[Task directions] Reproduce the lines of the items from the first line through the line containing "ΛΑΒΕΤΕ ΜΙΑ ΠΡΟΣΦΟΡΑ", inclusive, with every "Biznes" changed to "Business" and nothing else altered.

# # # # # # #

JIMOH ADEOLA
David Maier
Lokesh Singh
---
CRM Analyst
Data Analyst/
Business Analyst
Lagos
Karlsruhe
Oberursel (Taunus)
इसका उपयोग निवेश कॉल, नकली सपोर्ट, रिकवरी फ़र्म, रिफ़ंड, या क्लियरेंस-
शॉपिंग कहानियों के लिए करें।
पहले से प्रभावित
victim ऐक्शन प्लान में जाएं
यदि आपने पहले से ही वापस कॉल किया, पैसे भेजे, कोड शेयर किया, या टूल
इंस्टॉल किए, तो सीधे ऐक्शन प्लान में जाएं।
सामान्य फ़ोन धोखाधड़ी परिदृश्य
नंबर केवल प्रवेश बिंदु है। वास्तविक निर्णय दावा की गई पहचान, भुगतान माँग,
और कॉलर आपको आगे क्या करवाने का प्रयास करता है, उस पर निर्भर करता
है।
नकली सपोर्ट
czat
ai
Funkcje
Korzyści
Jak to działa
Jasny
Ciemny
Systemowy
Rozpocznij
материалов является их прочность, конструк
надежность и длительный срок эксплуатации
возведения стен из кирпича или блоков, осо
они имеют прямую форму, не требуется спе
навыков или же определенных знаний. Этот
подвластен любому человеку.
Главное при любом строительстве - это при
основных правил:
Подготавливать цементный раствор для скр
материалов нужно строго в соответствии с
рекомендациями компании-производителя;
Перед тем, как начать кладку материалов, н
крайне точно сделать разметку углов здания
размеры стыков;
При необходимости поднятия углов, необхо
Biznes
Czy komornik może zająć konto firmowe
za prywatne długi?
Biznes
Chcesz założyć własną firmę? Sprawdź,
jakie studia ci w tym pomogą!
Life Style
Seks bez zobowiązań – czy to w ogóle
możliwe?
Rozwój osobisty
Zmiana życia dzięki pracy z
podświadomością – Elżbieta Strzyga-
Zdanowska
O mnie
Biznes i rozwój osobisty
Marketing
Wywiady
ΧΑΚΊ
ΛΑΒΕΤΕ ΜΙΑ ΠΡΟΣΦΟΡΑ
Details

# # # # # # #

[The completed task]
JIMOH ADEOLA
David Maier
Lokesh Singh
---
CRM Analyst
Data Analyst/
Business Analyst
Lagos
Karlsruhe
Oberursel (Taunus)
इसका उपयोग निवेश कॉल, नकली सपोर्ट, रिकवरी फ़र्म, रिफ़ंड, या क्लियरेंस-
शॉपिंग कहानियों के लिए करें।
पहले से प्रभावित
victim ऐक्शन प्लान में जाएं
यदि आपने पहले से ही वापस कॉल किया, पैसे भेजे, कोड शेयर किया, या टूल
इंस्टॉल किए, तो सीधे ऐक्शन प्लान में जाएं।
सामान्य फ़ोन धोखाधड़ी परिदृश्य
नंबर केवल प्रवेश बिंदु है। वास्तविक निर्णय दावा की गई पहचान, भुगतान माँग,
और कॉलर आपको आगे क्या करवाने का प्रयास करता है, उस पर निर्भर करता
है।
नकली सपोर्ट
czat
ai
Funkcje
Korzyści
Jak to działa
Jasny
Ciemny
Systemowy
Rozpocznij
материалов является их прочность, конструк
надежность и длительный срок эксплуатации
возведения стен из кирпича или блоков, осо
они имеют прямую форму, не требуется спе
навыков или же определенных знаний. Этот
подвластен любому человеку.
Главное при любом строительстве - это при
основных правил:
Подготавливать цементный раствор для скр
материалов нужно строго в соответствии с
рекомендациями компании-производителя;
Перед тем, как начать кладку материалов, н
крайне точно сделать разметку углов здания
размеры стыков;
При необходимости поднятия углов, необхо
Business
Czy komornik może zająć konto firmowe
za prywatne długi?
Business
Chcesz założyć własną firmę? Sprawdź,
jakie studia ci w tym pomogą!
Life Style
Seks bez zobowiązań – czy to w ogóle
możliwe?
Rozwój osobisty
Zmiana życia dzięki pracy z
podświadomością – Elżbieta Strzyga-
Zdanowska
O mnie
Business i rozwój osobisty
Marketing
Wywiady
ΧΑΚΊ
ΛΑΒΕΤΕ ΜΙΑ ΠΡΟΣΦΟΡΑ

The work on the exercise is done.